With each actor pitching his best, it is difficult to say if anyone was better than the other. But yes, three performances do stand out…those by Bajpai, Rampal and Ranbir. If Bajpai plays a great Duryodhana like character, then Rampal is pretty good as Bheem. Ranbir's character, of course, is straight out from 'Godfather'.
It's been a while since one has seen Bajpai in a role of substance and he so digs into this one with relish. He is a treat to watch. Rampal too delivers a very fine performance. Ranbir, the heartthrob of millions is a revelation as the manipulative Samar. It is a daring role and he essays it like a pro.
Of the others, Nana is good, as always, and so is Devgn, whose character seems to have been overshadowed in the latter half of the movie. Katrina Kaif provides a pleasant surprise. She seems to have worked hard on this role.

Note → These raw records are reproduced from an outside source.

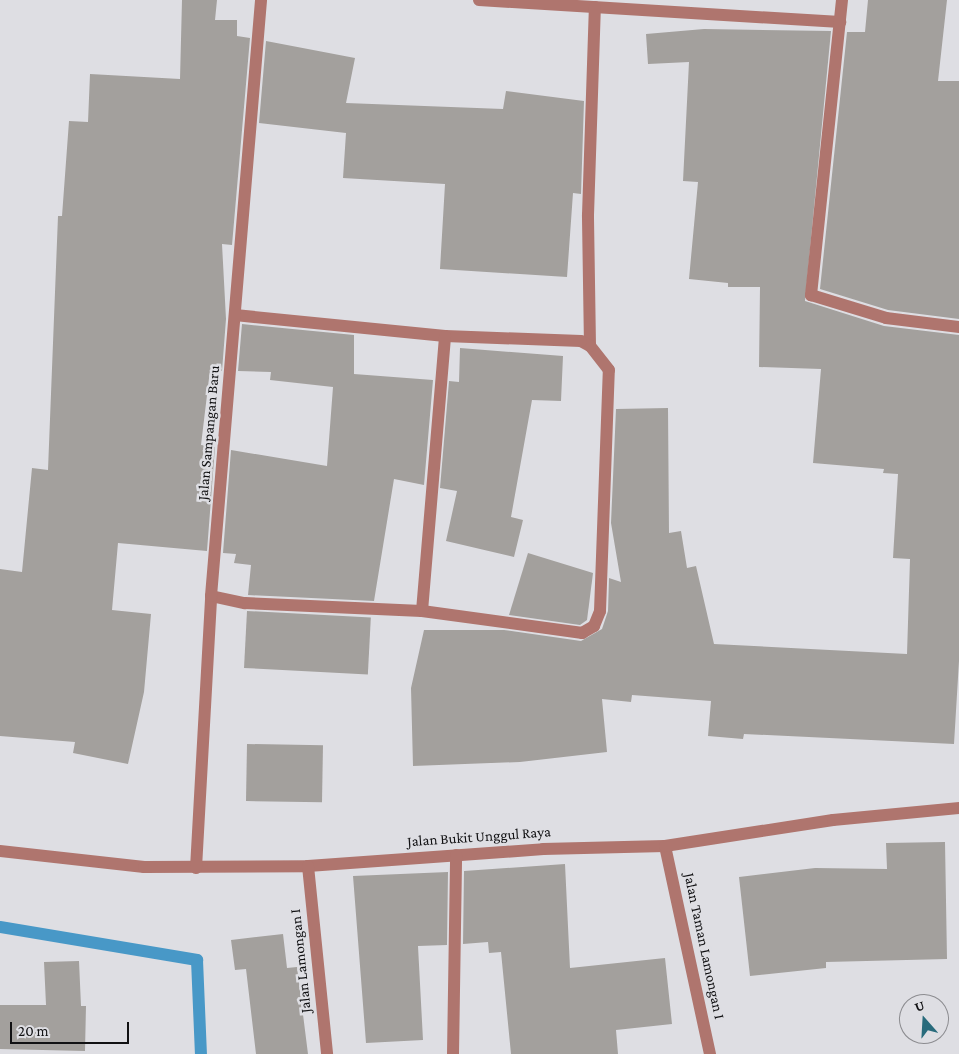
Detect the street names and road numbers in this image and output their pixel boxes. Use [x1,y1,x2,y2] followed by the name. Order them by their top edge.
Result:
[194,365,224,501] street label: Jalan Sampangan Baru
[407,823,551,851] street label: Jalan Bukit Unggul Raya
[680,871,728,1021] street label: Jalan Taman Lamongan I
[287,908,315,1014] street label: Jalan Lamongan I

The supporting cast too is very competent and there is no weak link in the movie, where performances are concerned.
The only weak link is probably the missing emotional quotient in the scene involving Bharti and Suraj, where she reveals the truth to him. This scene is a crucial one but somehow fails to create the kind of impact it should.
Somewhere along the line, Devgn's character of Suraj just seems to lose his importance and becomes more of a "yes man". His connection with Bharti, Prithvi and Samar is so underplayed that his being there does not have any seeming relevance to the plot. That, and a few other instances that one spoke of earlier, apart, Jha seems to have done a good job of making an enthralling political saga.